§ Assignment
Among the records that follow, find the line with "RUSHMERE, ISLE OF WIGHT" and the line with "Whether you're looking". Set down those lines and all lines between them exactly, without adding anything.
== Entries provided ==
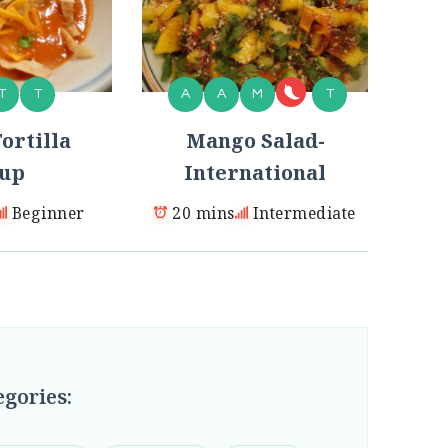
T
T
A
A
M
T
ortilla
Mango Salad-
up
International
Beginner
20 mins
Intermediate
egories:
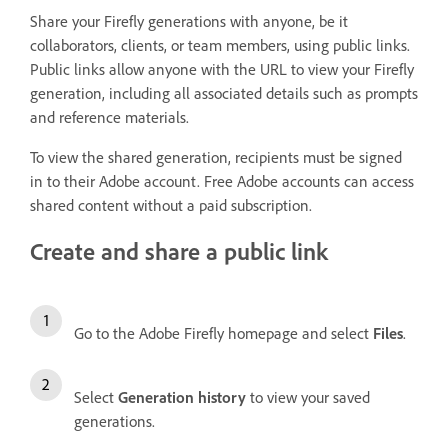
Share your Firefly generations with anyone, be it
collaborators, clients, or team members, using public links.
Public links allow anyone with the URL to view your Firefly
generation, including all associated details such as prompts
and reference materials.
To view the shared generation, recipients must be signed
in to their Adobe account. Free Adobe accounts can access
shared content without a paid subscription.
Create and share a public link
Go to the Adobe Firefly homepage and select
Files
.
Select
Generation history
to view your saved
generations.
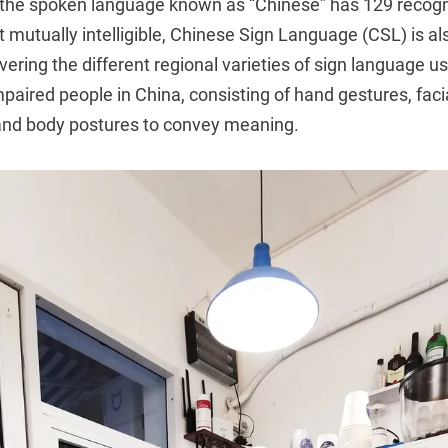
the spoken language known as “Chinese” has 129 recogni
mutually intelligible, Chinese Sign Language (CSL) is als
ering the different regional varieties of sign language u
mpaired people in China, consisting of hand gestures, faci
, and body postures to convey meaning.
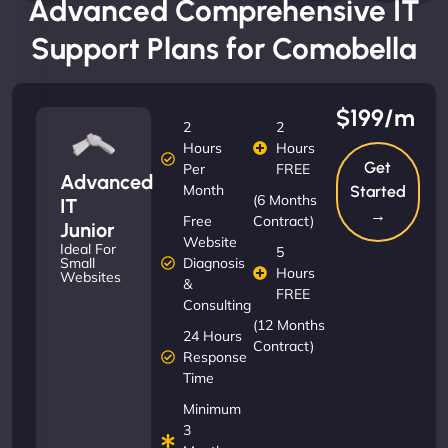
Advanced Comprehensive IT
Support Plans for Comobella
$199/m
2
2
Hours
Hours
Get
Per
FREE
Advanced
Month
Started
(6 Months
IT
→
Free
Contract)
Junior
Website
Ideal For
5
Diagnosis
Small
Hours
Websites
&
FREE
Consulting
(12 Months
24 Hours
Contract)
Response
Time
Minimum
3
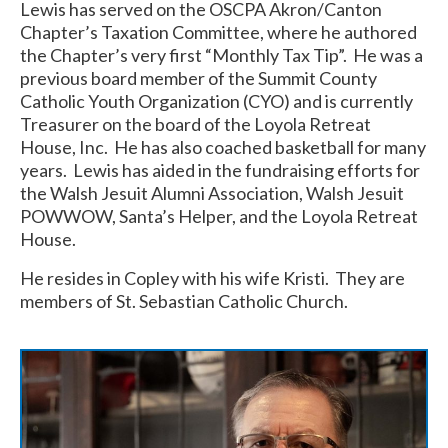
Lewis has served on the OSCPA Akron/Canton
Chapter’s Taxation Committee, where he authored
the Chapter’s very first “Monthly Tax Tip”. He was a
previous board member of the Summit County
Catholic Youth Organization (CYO) and is currently
Treasurer on the board of the Loyola Retreat
House, Inc. He has also coached basketball for many
years. Lewis has aided in the fundraising efforts for
the Walsh Jesuit Alumni Association, Walsh Jesuit
POWWOW, Santa’s Helper, and the Loyola Retreat
House.
He resides in Copley with his wife Kristi. They are
members of St. Sebastian Catholic Church.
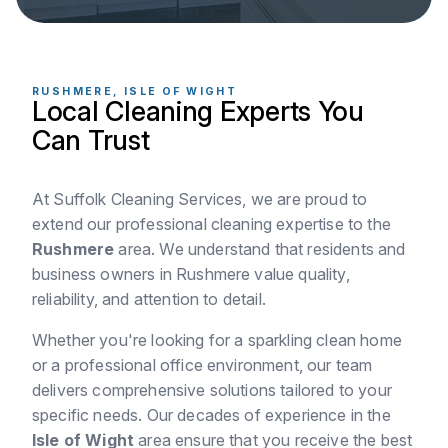
RUSHMERE, ISLE OF WIGHT
Local Cleaning Experts You
Can Trust
At Suffolk Cleaning Services, we are proud to
extend our professional cleaning expertise to the
Rushmere
area. We understand that residents and
business owners in Rushmere value quality,
reliability, and attention to detail.
Whether you're looking for a sparkling clean home
or a professional office environment, our team
delivers comprehensive solutions tailored to your
specific needs. Our decades of experience in the
Isle of Wight
area ensure that you receive the best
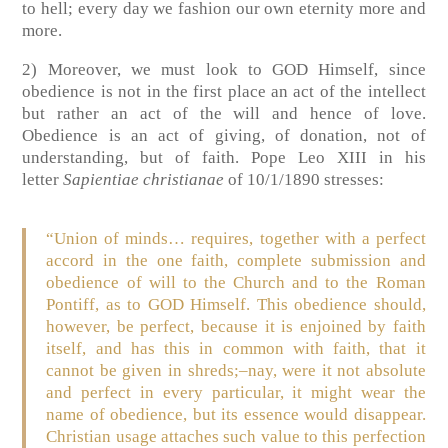
to hell; every day we fashion our own eternity more and
more.
2) Moreover, we must look to GOD Himself, since
obedience is not in the first place an act of the intellect
but rather an act of the will and hence of love.
Obedience is an act of giving, of donation, not of
understanding, but of faith. Pope Leo XIII in his
letter
Sapientiae christianae
of 10/1/1890 stresses:
“Union of minds… requires, together with a perfect
accord in the one faith, complete submission and
obedience of will to the Church and to the Roman
Pontiff, as to GOD Himself. This obedience should,
however, be perfect, because it is enjoined by faith
itself, and has this in common with faith, that it
cannot be given in shreds;–nay, were it not absolute
and perfect in every particular, it might wear the
name of obedience, but its essence would disappear.
Christian usage attaches such value to this perfection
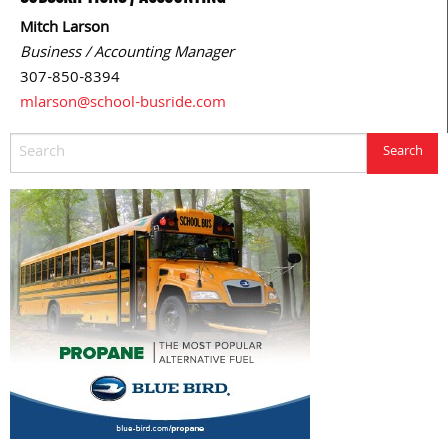
Mitch Larson
Business / Accounting Manager
307-850-8394
mlarson@school-busride.com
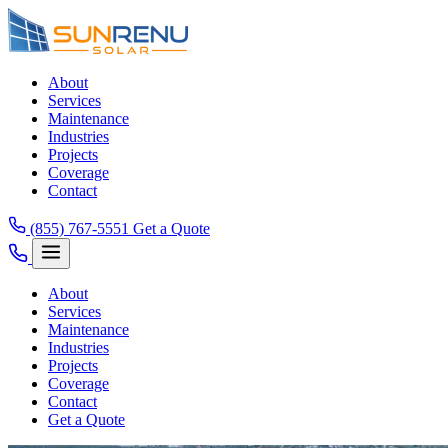
About
Services
Maintenance
Industries
Projects
Coverage
Contact
(855) 767-5551
Get a Quote
About
Services
Maintenance
Industries
Projects
Coverage
Contact
Get a Quote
===
§ Response to the task
RUSHMERE, ISLE OF WIGHT
Local Cleaning Experts You
Can Trust
At Suffolk Cleaning Services, we are proud to
extend our professional cleaning expertise to the
Rushmere
area. We understand that residents and
business owners in Rushmere value quality,
reliability, and attention to detail.
Whether you're looking for a sparkling clean home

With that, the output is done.